▸ The task: Lay out the data below as a Markdown table with the columns Row and Line, giving each line its own numbered row and leaving out blank lines.

----------

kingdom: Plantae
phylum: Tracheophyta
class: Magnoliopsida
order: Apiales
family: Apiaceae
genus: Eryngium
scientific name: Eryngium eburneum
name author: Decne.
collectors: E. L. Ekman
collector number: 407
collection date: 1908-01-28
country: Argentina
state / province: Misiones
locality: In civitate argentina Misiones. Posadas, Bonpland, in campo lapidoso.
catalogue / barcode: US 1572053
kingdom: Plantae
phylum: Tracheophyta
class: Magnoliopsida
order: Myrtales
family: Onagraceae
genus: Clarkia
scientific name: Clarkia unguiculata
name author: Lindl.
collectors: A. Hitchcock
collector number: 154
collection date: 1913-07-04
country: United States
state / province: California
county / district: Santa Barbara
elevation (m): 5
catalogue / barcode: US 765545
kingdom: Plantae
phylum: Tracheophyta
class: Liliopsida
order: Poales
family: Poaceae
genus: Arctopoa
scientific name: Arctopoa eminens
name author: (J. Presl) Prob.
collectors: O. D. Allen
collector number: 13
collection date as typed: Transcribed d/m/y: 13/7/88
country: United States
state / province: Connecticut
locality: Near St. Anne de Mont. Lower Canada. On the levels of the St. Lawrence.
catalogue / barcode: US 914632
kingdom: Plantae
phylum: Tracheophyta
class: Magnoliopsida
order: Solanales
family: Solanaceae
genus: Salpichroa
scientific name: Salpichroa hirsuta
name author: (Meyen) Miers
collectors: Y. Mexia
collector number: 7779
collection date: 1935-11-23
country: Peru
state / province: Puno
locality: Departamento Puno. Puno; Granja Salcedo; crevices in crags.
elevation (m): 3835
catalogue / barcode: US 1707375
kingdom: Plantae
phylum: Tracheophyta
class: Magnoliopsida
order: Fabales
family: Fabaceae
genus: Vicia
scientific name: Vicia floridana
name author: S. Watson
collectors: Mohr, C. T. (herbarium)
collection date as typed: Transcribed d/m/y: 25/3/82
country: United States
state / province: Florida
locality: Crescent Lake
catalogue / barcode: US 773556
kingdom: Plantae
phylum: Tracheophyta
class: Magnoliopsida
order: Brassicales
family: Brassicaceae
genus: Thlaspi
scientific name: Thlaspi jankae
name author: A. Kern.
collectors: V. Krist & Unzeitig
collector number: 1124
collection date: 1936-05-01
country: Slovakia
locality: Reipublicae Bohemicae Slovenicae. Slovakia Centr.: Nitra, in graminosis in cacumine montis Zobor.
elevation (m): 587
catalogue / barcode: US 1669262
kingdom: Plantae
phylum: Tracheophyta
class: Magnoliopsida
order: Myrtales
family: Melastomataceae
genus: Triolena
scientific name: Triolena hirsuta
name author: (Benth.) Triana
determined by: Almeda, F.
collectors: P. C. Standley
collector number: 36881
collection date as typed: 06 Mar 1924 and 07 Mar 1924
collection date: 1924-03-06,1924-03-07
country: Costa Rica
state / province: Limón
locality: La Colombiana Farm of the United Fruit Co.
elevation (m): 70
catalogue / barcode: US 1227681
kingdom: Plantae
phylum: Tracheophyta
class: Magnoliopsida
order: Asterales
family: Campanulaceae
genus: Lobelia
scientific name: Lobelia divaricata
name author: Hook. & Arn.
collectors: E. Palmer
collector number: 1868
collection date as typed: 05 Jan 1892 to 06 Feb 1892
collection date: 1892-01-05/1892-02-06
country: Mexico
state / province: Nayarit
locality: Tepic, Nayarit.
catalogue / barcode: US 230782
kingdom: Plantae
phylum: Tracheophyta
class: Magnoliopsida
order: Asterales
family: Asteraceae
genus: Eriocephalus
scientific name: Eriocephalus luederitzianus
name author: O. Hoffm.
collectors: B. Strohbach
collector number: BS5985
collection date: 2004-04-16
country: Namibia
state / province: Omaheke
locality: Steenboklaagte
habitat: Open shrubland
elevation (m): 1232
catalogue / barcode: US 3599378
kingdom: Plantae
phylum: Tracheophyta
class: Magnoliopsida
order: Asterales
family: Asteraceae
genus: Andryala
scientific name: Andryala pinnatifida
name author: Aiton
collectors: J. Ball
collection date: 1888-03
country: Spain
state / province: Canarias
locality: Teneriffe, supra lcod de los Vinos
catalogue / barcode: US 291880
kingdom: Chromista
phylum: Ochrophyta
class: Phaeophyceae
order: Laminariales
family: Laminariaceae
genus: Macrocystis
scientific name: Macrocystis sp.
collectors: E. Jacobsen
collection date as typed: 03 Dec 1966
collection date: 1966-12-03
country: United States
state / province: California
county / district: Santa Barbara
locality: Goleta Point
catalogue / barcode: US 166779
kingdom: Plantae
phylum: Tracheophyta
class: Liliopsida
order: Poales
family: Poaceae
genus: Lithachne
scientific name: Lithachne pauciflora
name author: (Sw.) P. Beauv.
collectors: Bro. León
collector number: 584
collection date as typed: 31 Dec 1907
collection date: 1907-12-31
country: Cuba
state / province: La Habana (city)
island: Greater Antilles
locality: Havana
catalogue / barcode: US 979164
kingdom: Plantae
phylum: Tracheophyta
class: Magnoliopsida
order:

----------

▸ Response to the exercise:
| Row | Line |
|---|---|
| 1 | kingdom: Plantae |
| 2 | phylum: Tracheophyta |
| 3 | class: Magnoliopsida |
| 4 | order: Apiales |
| 5 | family: Apiaceae |
| 6 | genus: Eryngium |
| 7 | scientific name: Eryngium eburneum |
| 8 | name author: Decne. |
| 9 | collectors: E. L. Ekman |
| 10 | collector number: 407 |
| 11 | collection date: 1908-01-28 |
| 12 | country: Argentina |
| 13 | state / province: Misiones |
| 14 | locality: In civitate argentina Misiones. Posadas, Bonpland, in campo lapidoso. |
| 15 | catalogue / barcode: US 1572053 |
| 16 | kingdom: Plantae |
| 17 | phylum: Tracheophyta |
| 18 | class: Magnoliopsida |
| 19 | order: Myrtales |
| 20 | family: Onagraceae |
| 21 | genus: Clarkia |
| 22 | scientific name: Clarkia unguiculata |
| 23 | name author: Lindl. |
| 24 | collectors: A. Hitchcock |
| 25 | collector number: 154 |
| 26 | collection date: 1913-07-04 |
| 27 | country: United States |
| 28 | state / province: California |
| 29 | county / district: Santa Barbara |
| 30 | elevation (m): 5 |
| 31 | catalogue / barcode: US 765545 |
| 32 | kingdom: Plantae |
| 33 | phylum: Tracheophyta |
| 34 | class: Liliopsida |
| 35 | order: Poales |
| 36 | family: Poaceae |
| 37 | genus: Arctopoa |
| 38 | scientific name: Arctopoa eminens |
| 39 | name author: (J. Presl) Prob. |
| 40 | collectors: O. D. Allen |
| 41 | collector number: 13 |
| 42 | collection date as typed: Transcribed d/m/y: 13/7/88 |
| 43 | country: United States |
| 44 | state / province: Connecticut |
| 45 | locality: Near St. Anne de Mont. Lower Canada. On the levels of the St. Lawrence. |
| 46 | catalogue / barcode: US 914632 |
| 47 | kingdom: Plantae |
| 48 | phylum: Tracheophyta |
| 49 | class: Magnoliopsida |
| 50 | order: Solanales |
| 51 | family: Solanaceae |
| 52 | genus: Salpichroa |
| 53 | scientific name: Salpichroa hirsuta |
| 54 | name author: (Meyen) Miers |
| 55 | collectors: Y. Mexia |
| 56 | collector number: 7779 |
| 57 | collection date: 1935-11-23 |
| 58 | country: Peru |
| 59 | state / province: Puno |
| 60 | locality: Departamento Puno. Puno; Granja Salcedo; crevices in crags. |
| 61 | elevation (m): 3835 |
| 62 | catalogue / barcode: US 1707375 |
| 63 | kingdom: Plantae |
| 64 | phylum: Tracheophyta |
| 65 | class: Magnoliopsida |
| 66 | order: Fabales |
| 67 | family: Fabaceae |
| 68 | genus: Vicia |
| 69 | scientific name: Vicia floridana |
| 70 | name author: S. Watson |
| 71 | collectors: Mohr, C. T. (herbarium) |
| 72 | collection date as typed: Transcribed d/m/y: 25/3/82 |
| 73 | country: United States |
| 74 | state / province: Florida |
| 75 | locality: Crescent Lake |
| 76 | catalogue / barcode: US 773556 |
| 77 | kingdom: Plantae |
| 78 | phylum: Tracheophyta |
| 79 | class: Magnoliopsida |
| 80 | order: Brassicales |
| 81 | family: Brassicaceae |
| 82 | genus: Thlaspi |
| 83 | scientific name: Thlaspi jankae |
| 84 | name author: A. Kern. |
| 85 | collectors: V. Krist & Unzeitig |
| 86 | collector number: 1124 |
| 87 | collection date: 1936-05-01 |
| 88 | country: Slovakia |
| 89 | locality: Reipublicae Bohemicae Slovenicae. Slovakia Centr.: Nitra, in graminosis in cacumine montis Zobor. |
| 90 | elevation (m): 587 |
| 91 | catalogue / barcode: US 1669262 |
| 92 | kingdom: Plantae |
| 93 | phylum: Tracheophyta |
| 94 | class: Magnoliopsida |
| 95 | order: Myrtales |
| 96 | family: Melastomataceae |
| 97 | genus: Triolena |
| 98 | scientific name: Triolena hirsuta |
| 99 | name author: (Benth.) Triana |
| 100 | determined by: Almeda, F. |
| 101 | collectors: P. C. Standley |
| 102 | collector number: 36881 |
| 103 | collection date as typed: 06 Mar 1924 and 07 Mar 1924 |
| 104 | collection date: 1924-03-06,1924-03-07 |
| 105 | country: Costa Rica |
| 106 | state / province: Limón |
| 107 | locality: La Colombiana Farm of the United Fruit Co. |
| 108 | elevation (m): 70 |
| 109 | catalogue / barcode: US 1227681 |
| 110 | kingdom: Plantae |
| 111 | phylum: Tracheophyta |
| 112 | class: Magnoliopsida |
| 113 | order: Asterales |
| 114 | family: Campanulaceae |
| 115 | genus: Lobelia |
| 116 | scientific name: Lobelia divaricata |
| 117 | name author: Hook. & Arn. |
| 118 | collectors: E. Palmer |
| 119 | collector number: 1868 |
| 120 | collection date as typed: 05 Jan 1892 to 06 Feb 1892 |
| 121 | collection date: 1892-01-05/1892-02-06 |
| 122 | country: Mexico |
| 123 | state / province: Nayarit |
| 124 | locality: Tepic, Nayarit. |
| 125 | catalogue / barcode: US 230782 |
| 126 | kingdom: Plantae |
| 127 | phylum: Tracheophyta |
| 128 | class: Magnoliopsida |
| 129 | order: Asterales |
| 130 | family: Asteraceae |
| 131 | genus: Eriocephalus |
| 132 | scientific name: Eriocephalus luederitzianus |
| 133 | name author: O. Hoffm. |
| 134 | collectors: B. Strohbach |
| 135 | collector number: BS5985 |
| 136 | collection date: 2004-04-16 |
| 137 | country: Namibia |
| 138 | state / province: Omaheke |
| 139 | locality: Steenboklaagte |
| 140 | habitat: Open shrubland |
| 141 | elevation (m): 1232 |
| 142 | catalogue / barcode: US 3599378 |
| 143 | kingdom: Plantae |
| 144 | phylum: Tracheophyta |
| 145 | class: Magnoliopsida |
| 146 | order: Asterales |
| 147 | family: Asteraceae |
| 148 | genus: Andryala |
| 149 | scientific name: Andryala pinnatifida |
| 150 | name author: Aiton |
| 151 | collectors: J. Ball |
| 152 | collection date: 1888-03 |
| 153 | country: Spain |
| 154 | state / province: Canarias |
| 155 | locality: Teneriffe, supra lcod de los Vinos |
| 156 | catalogue / barcode: US 291880 |
| 157 | kingdom: Chromista |
| 158 | phylum: Ochrophyta |
| 159 | class: Phaeophyceae |
| 160 | order: Laminariales |
| 161 | family: Laminariaceae |
| 162 | genus: Macrocystis |
| 163 | scientific name: Macrocystis sp. |
| 164 | collectors: E. Jacobsen |
| 165 | collection date as typed: 03 Dec 1966 |
| 166 | collection date: 1966-12-03 |
| 167 | country: United States |
| 168 | state / province: California |
| 169 | county / district: Santa Barbara |
| 170 | locality: Goleta Point |
| 171 | catalogue / barcode: US 166779 |
| 172 | kingdom: Plantae |
| 173 | phylum: Tracheophyta |
| 174 | class: Liliopsida |
| 175 | order: Poales |
| 176 | family: Poaceae |
| 177 | genus: Lithachne |
| 178 | scientific name: Lithachne pauciflora |
| 179 | name author: (Sw.) P. Beauv. |
| 180 | collectors: Bro. León |
| 181 | collector number: 584 |
| 182 | collection date as typed: 31 Dec 1907 |
| 183 | collection date: 1907-12-31 |
| 184 | country: Cuba |
| 185 | state / province: La Habana (city) |
| 186 | island: Greater Antilles |
| 187 | locality: Havana |
| 188 | catalogue / barcode: US 979164 |
| 189 | kingdom: Plantae |
| 190 | phylum: Tracheophyta |
| 191 | class: Magnoliopsida |
| 192 | order: |